**PROBLEM STATEMENT:**
Among the records below, find each line bearing the word "RTTY" and copy it.

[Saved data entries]
■ ■ ■ ■ ■ ■ ■
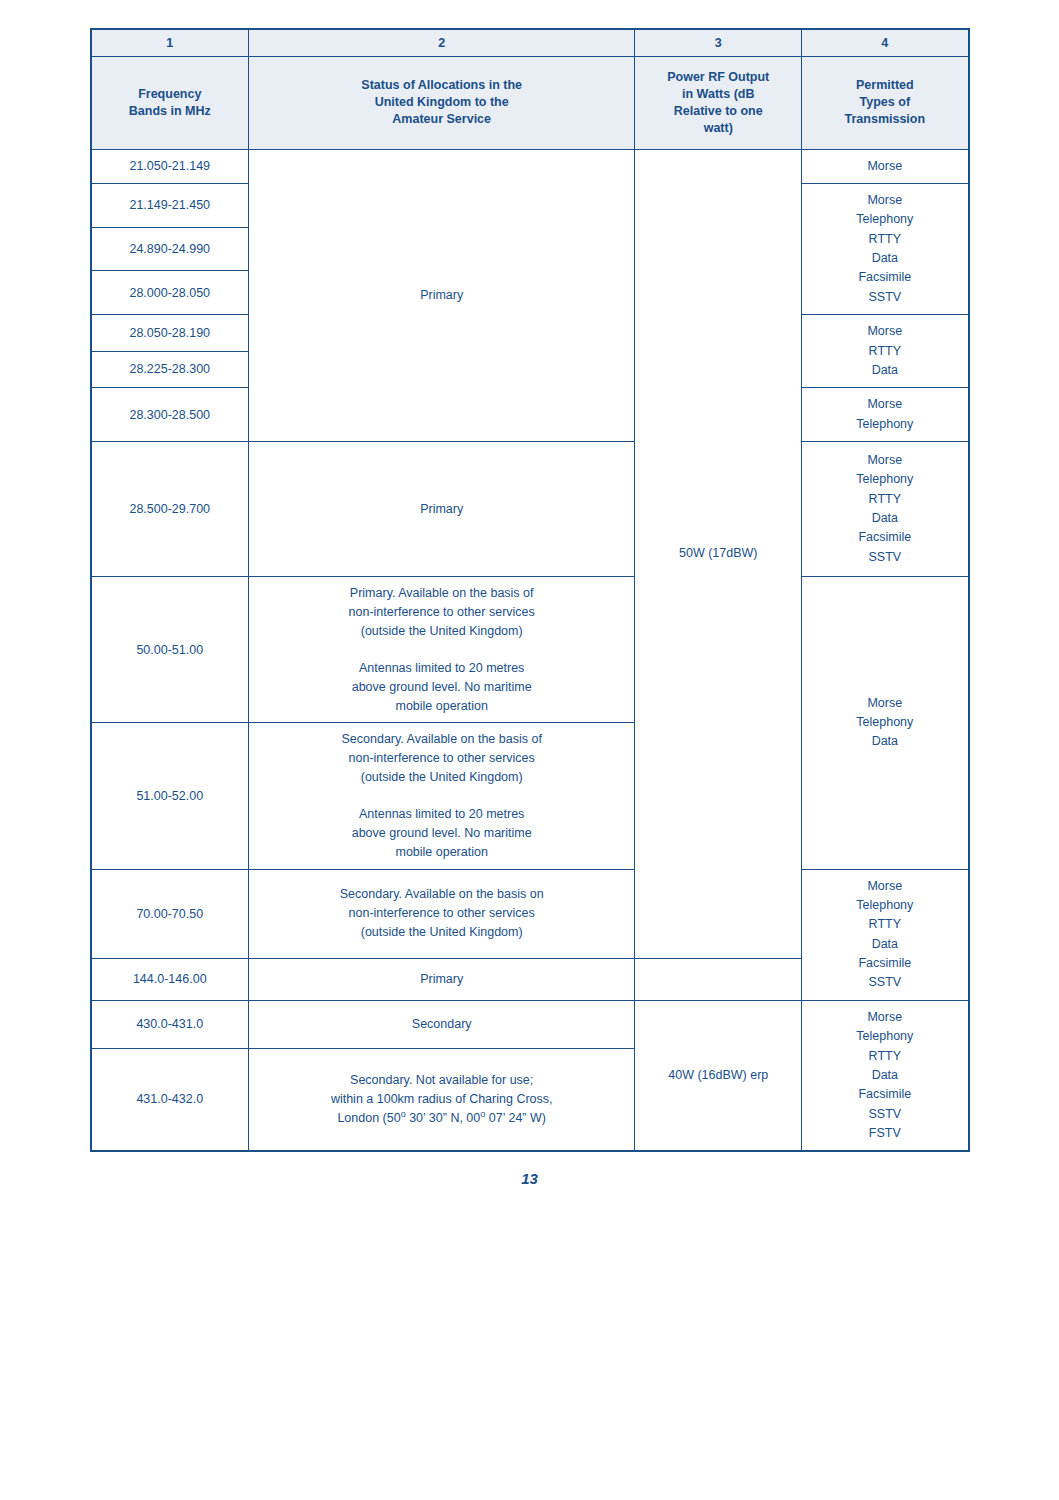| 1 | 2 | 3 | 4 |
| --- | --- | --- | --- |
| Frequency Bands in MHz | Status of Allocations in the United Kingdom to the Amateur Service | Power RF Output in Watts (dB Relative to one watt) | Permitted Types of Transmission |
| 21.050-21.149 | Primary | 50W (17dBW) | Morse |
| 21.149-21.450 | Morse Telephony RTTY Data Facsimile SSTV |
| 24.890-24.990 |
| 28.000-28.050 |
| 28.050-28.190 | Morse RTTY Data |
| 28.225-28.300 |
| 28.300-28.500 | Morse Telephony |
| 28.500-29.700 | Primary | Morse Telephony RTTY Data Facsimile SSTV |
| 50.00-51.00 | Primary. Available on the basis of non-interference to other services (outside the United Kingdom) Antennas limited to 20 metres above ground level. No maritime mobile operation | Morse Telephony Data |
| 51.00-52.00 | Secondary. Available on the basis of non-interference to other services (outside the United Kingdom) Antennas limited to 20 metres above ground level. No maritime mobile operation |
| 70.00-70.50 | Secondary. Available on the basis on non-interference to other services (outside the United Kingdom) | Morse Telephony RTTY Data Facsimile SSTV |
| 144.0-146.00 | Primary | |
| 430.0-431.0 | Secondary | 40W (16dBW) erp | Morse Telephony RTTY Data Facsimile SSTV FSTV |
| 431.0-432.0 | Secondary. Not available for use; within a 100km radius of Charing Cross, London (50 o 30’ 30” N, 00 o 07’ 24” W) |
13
■ ■ ■ ■ ■ ■ ■
**ANSWER BOX:**
| 21.149-21.450 | Morse Telephony RTTY Data Facsimile SSTV |
| 28.050-28.190 | Morse RTTY Data |
| 28.500-29.700 | Primary | Morse Telephony RTTY Data Facsimile SSTV |
| 70.00-70.50 | Secondary. Available on the basis on non-interference to other services (outside the United Kingdom) | Morse Telephony RTTY Data Facsimile SSTV |
| 430.0-431.0 | Secondary | 40W (16dBW) erp | Morse Telephony RTTY Data Facsimile SSTV FSTV |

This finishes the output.